Calm or complacent? Be wary of the “steady as it goes” Budget and plan for a realistic downside.

I told you so…

Other than finding out that Philip Hammond is not great at comedy, what else can we learn from the 2017 Budget? The Chancellor does appear to be a man of his word. He promised to move the main fiscal event to the Autumn and he did not disappoint: this was a budget of few surprises and little policy detail.

…there is nothing to worry about…

Joking his way through the speech, the Chancellor seemed to be a man without a care in the world. Certainly there was no sign he seemed concerned about the potential upcoming negotiations on the UK’s exit from the EU. Quite the opposite, there was no major policy initiatives designed to boost UK economic performance significantly in the short or medium-term.

Maybe the Chancellor is right and we have little to worry about even though the UK has lost its crown as the fastest growing major developed economy to Germany and the OBR’s forecast suggests the UK is losing growth momentum. However, there is a risk that we may be hiding our head in the sand. The OBR did note:

But the Government does not appear to be on a track to meet its stated fiscal objective to “return the public finances to balance at the earliest possible date in the next Parliament”.

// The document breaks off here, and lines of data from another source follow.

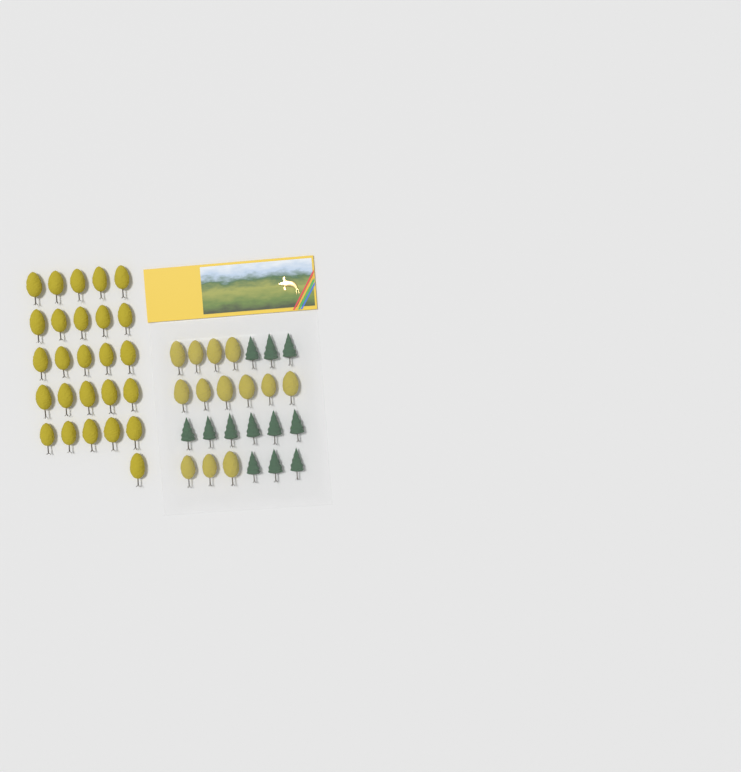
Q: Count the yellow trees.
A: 39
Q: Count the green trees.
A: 12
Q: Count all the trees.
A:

In fact, the OBR suggested an ageing population and rising health costs may knock the Government further off target.

…or is there?

There are certainly some downside risks to the OBR’s forecasts for the UK economy. Although the OBR’s forecast of 2% GDP growth is in line with the most recent Bank of England estimate, both are significantly ahead of consensus which is around 1.4 to 1.5%. The OBR appears to expect lower inflation and this supports higher consumer spending in the early part of the forecast period.

However, the element of the OBR’s forecast that doesn’t fit at all with what I am seeing in the corporate world, is business investment. The OBR not unreasonably points out the volatility in the data, but they also note:

“Heightened uncertainty is likely to lead some businesses to put investment on hold”

But then goes on to suggest business investment will bounce back in 2018 and 2019, though these will be the two years when uncertainty about what Brexit will mean will be weighing most heavily on business investment. Yes, it is true that investment has been more resilient than many people thought since June 23rd, but in part this reflects the fact that the UK economy grew strongly in the second half of 2016, there was no sign of a slowdown to concern business. In addition, as EY research shows, businesses were thinking more about their investment three years out than their already committed projects.

This matters a great deal because the OBR is assuming a reasonably strong improvement in UK productivity in the next few years to an annual rate of 1.8% in 2020, compared to 1% last year. If this doesn’t materialise then the long-term growth potential of the UK economy will be smaller than currently assumed.

And let’s not worry about Brexit?

It is also the case that the OBR’s forecast skirts around Brexit. While there is some adjustment for potential disruption to trade after 2019, the OBR assume immigration falls to 185,000, a significantly higher number than previous Government targets. A faster fall could lead to a significant lowering of the forecast.

Be careful out there.

The worst thing to do would be to see “steady as it goes” as a sign that things are in good shape – we just don’t know that is the case. Businesses would be wise:

  • To base plans around consensus GDP growth rather than the OBR’s top end number;
  • To prepare for downside risks from Brexit if investment, trade and migration all move adversely compared to the OBR’s view;
  • To plan for a greater future fiscal squeeze if lower growth, rising care and NHS costs, and Brexit conspire to hit the public finances. National Insurance for self-employed workers, particularly employers’ contributions, appears to be a likely target and employment plans should test out alternative assumptions.